2Institute of Medical Science, Kangbuk Samsung Hospital, Sungkyunkwan University School of Medicine, Korea.

BACKGROUND
Recent studies suggest a possible pathogenic linkage between the osteoporosis and atherosclerosis. We investigated the relationship between cardiovascular risk factors, including high sensitivity C-reactive protein (hs-CRP), insulin resistance, lipid profiles and bone metabolism in Korean females. METHODS: Anthropometric measurements were performed on 437 women (mean age 52 yrs), and cardiovascular risk factors, including fasting blood glucose, fasting blood insulin, lipid profiles and hs-CRP, measured. An atherogenic index was calculated using the serum total cholesterol level divided by the high-density lipoprotein cholesterol (HDL-C) level. The lumbar spine bone mineral density (BMD) was measured using dual X-ray absorptiometry.
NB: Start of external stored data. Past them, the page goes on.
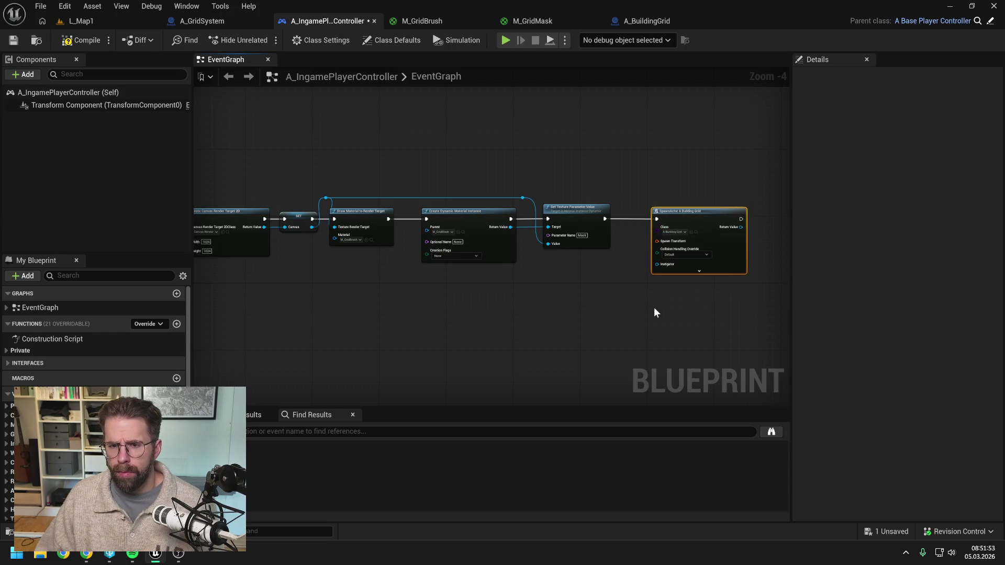
right_click(636, 242)
left_click(661, 287)
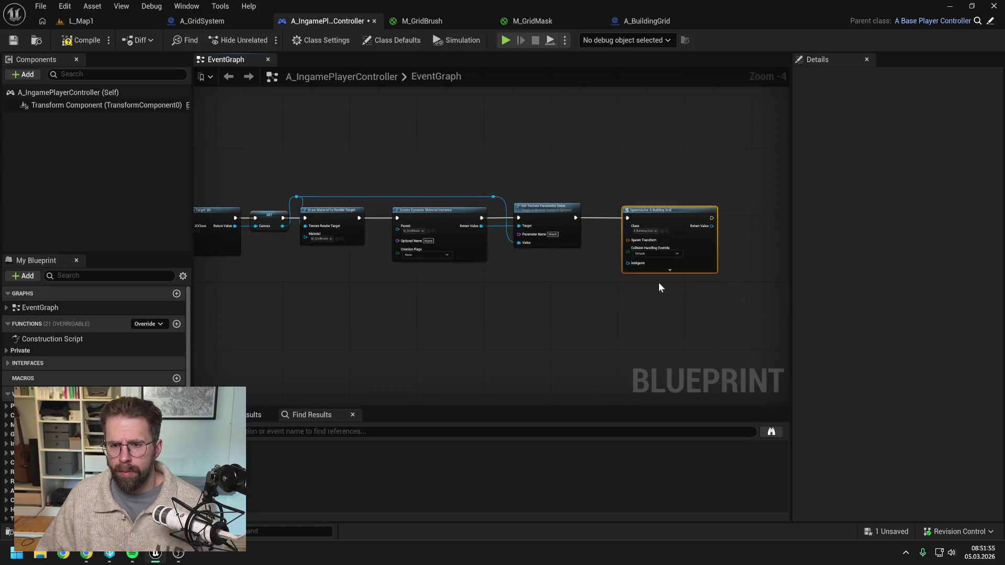
scroll(657, 259, "up", 2)
left_click(670, 241)
type("1")
left_click(769, 268)
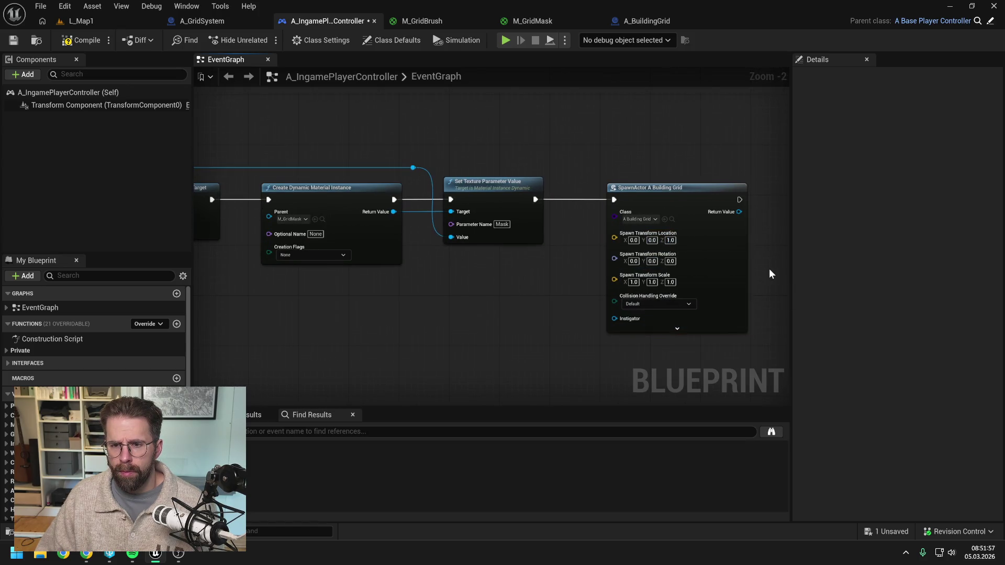
Compile and save the player controller blueprint
left_click(82, 40)
scroll(537, 148, "down", 2)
RESULTS: From bivariate analyses, the lumbar spine BMD showed negative correlations with age, systolic and diastolic blood pressures, serum total cholesterol, low-density lipoprotein cholesterol (LDL-C), triglyceride levels and atherogenic index, and a positive correlation with the HDL-C level. After adjustment for age and BMI, the atherogenic index and HDL-C showed consistent correlation with the lumbar spine BMD. The log-transformed hs-CRP showed no correlation with the lumbar spine BMD. In premenopausal women, age, BMI and atherogenic index showed significant associations with the lumbar spine BMD and the atherogenic index showed consistently significant correlation, even after adjustment for age and BMI. In postmenopausal women, only age and BMI showed significant correlations with the lumbar spine BMD. From multiple linear regression analyses of all the study subjects, age, BMI, atherogenic index and the presence of menopause were found to be determinants of the lumbar spine BMD (R2 = 0.422, p < 0.05), which was consistently significant in analysis performed on premenopausal women (R2 = 0.157, P < 0.05). In postmenopausal women, age and BMI were found to be the determinants of the lumbar spine BMD (R2 = 0.257, P < 0.05). CONCLUSIONS: The lumbar spine BMD was negatively correlated with the atherogenic index in all and in premenopausal women. The menopause seems to play an important role in the relationship of cardiovascular risk factors with BMD in Korean females.